IFC fraternities aim for 300 bids


More than 800 students are participating in the Spring Interfraternity Council Recruitment, a 20 percent increase compared to last spring’s numbers, according to Hayden Wheatley, vice president of recruitment for IFC.

“This is a tremendous turn-out and a huge increase from last year,” Wheatley said. “Our message is about building better academics while getting a more complete college experience, and it looks like people are responding well to it.”

The number of students participating in spring rush has increased each year since 2008, but according to Pedro Moura, IFC vice president of public relations, the increase is not because of ramped up recruiting by the IFC.

“We let our fraternities sell themselves,” Moura said.

Last spring, the fraternities gave out 293 bids, three more than the 2009 spring rush. In spring of 2008, 245 fraternity bids were given to students. IFC is hopeful the number of bids handed out during this rush will continue to increase.

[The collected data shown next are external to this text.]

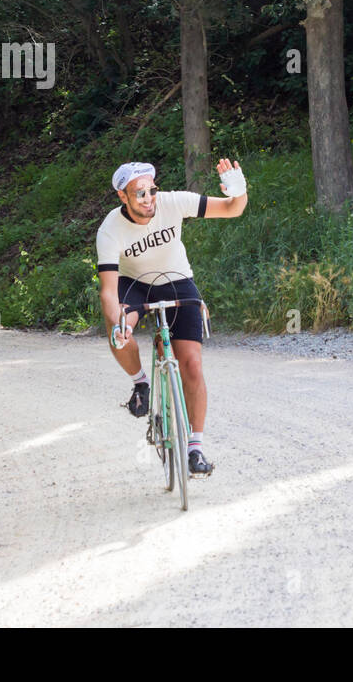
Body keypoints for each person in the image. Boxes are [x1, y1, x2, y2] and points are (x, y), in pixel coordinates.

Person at [96, 158, 247, 476]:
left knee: (191, 363)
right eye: (139, 193)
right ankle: (141, 383)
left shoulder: (173, 202)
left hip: (177, 280)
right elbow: (109, 292)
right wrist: (120, 323)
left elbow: (233, 208)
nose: (148, 198)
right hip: (134, 285)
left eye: (151, 190)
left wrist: (239, 189)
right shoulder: (110, 229)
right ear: (123, 196)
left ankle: (195, 448)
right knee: (117, 326)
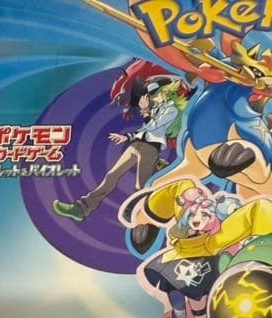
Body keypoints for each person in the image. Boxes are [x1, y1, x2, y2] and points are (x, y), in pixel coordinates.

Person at [52, 77, 191, 223]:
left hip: (150, 148)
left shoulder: (171, 110)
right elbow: (145, 130)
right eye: (150, 95)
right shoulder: (156, 109)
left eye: (154, 94)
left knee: (141, 185)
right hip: (137, 145)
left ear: (166, 91)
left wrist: (145, 110)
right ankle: (82, 208)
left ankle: (140, 216)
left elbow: (153, 126)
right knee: (112, 175)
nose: (151, 98)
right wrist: (127, 137)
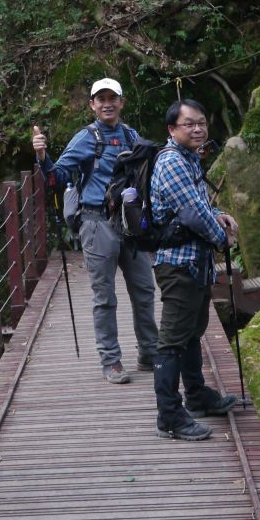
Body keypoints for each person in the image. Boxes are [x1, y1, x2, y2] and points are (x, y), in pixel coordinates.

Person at [32, 78, 158, 384]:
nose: (107, 103)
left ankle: (149, 353)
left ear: (121, 102)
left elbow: (147, 174)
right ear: (92, 105)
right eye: (100, 99)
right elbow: (57, 177)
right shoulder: (85, 138)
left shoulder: (131, 136)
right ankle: (111, 360)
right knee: (105, 296)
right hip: (96, 221)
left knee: (144, 289)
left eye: (112, 98)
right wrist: (41, 156)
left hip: (130, 223)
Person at [150, 99, 239, 440]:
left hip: (194, 263)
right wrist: (222, 237)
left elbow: (200, 208)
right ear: (172, 129)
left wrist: (220, 217)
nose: (198, 128)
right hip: (177, 264)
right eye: (189, 124)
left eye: (201, 122)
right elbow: (190, 213)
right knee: (172, 339)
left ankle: (198, 396)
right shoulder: (172, 161)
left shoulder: (190, 159)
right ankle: (170, 416)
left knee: (191, 332)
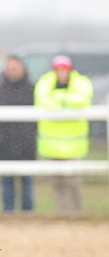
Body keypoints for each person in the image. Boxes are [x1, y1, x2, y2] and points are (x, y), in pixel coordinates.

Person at [35, 54, 94, 213]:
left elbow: (82, 100)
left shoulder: (81, 82)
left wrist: (58, 99)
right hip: (50, 146)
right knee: (57, 183)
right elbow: (42, 101)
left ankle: (78, 212)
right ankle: (62, 212)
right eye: (58, 69)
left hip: (73, 146)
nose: (61, 72)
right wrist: (66, 100)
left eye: (64, 69)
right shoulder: (45, 82)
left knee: (73, 182)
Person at [0, 55, 36, 212]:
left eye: (14, 68)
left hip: (27, 147)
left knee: (27, 185)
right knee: (6, 185)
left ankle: (28, 214)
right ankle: (7, 215)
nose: (11, 72)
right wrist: (0, 134)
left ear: (22, 69)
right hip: (5, 146)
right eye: (9, 69)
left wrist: (29, 133)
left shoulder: (32, 90)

“I’m confident that with the new houses and changes in the Greek Row that we will be able to break that 300 threshold this spring,” Wheatley said.

Though spring rush almost always has lower numbers than fall rush, Wheatley said choosing when to rush is an important decision that should be carefully considered by each potential new member.

“There are definitely people who come in during the fall knowing that the Greek community is a place for them, but there are some people who aren’t as confident where they stand within the Greek community,” Wheatley said. “Having rush during the fall and spring gives those students that avenue.”

Richard Tomlinson, Pi Kappa Alpha’s rush chair, said his fraternity utilizes the same methods to attract potential fraternity members whether they rush in the fall or in the spring.

“We try to reach out to a lot of freshmen in the dorms and get the guys in our fraternity to talk to people they know who haven’t rushed yet,” Tomlinson said.

Tyler Henry, a freshman spring admit majoring in economics/mathematics, said spring rush gives him an opportunity to better adjust to USC.

“I think rushing is a better way to meet people, especially as someone new to USC and because I live off campus,” Henry said.

Though the image of The Row might have been tainted when the Department of Public Safety shut it down after the fraternities’ Welcome Back Nights got out of hand last semester, IFC has worked hard to increase safety on The Row.

“Fraternities have cooperated with DPS and IFC and we have and will do everything in our power to prevent events like what happened last semester and ensure students have a fun and safe time on The Row,” Moura said.

IFC hopes to not only increase the number of students who rush fraternities, but to continue the growth within the community.

“There are new fraternities starting up as we speak — think of Phi Sigma Kappa,” Moura said. “The USC fraternity system is growing without a doubt.”

The recruitment period began Monday night with house tours and will continue with events throughout the week at different venues depending on the fraternity. Bids will be handed out Saturday night following an invite-only blue chip dinner Friday night.

IFC is also hosting a secondary rush event Jan. 28 for people who might not have received a bid from their choice house and those who were not a part of original recruitment.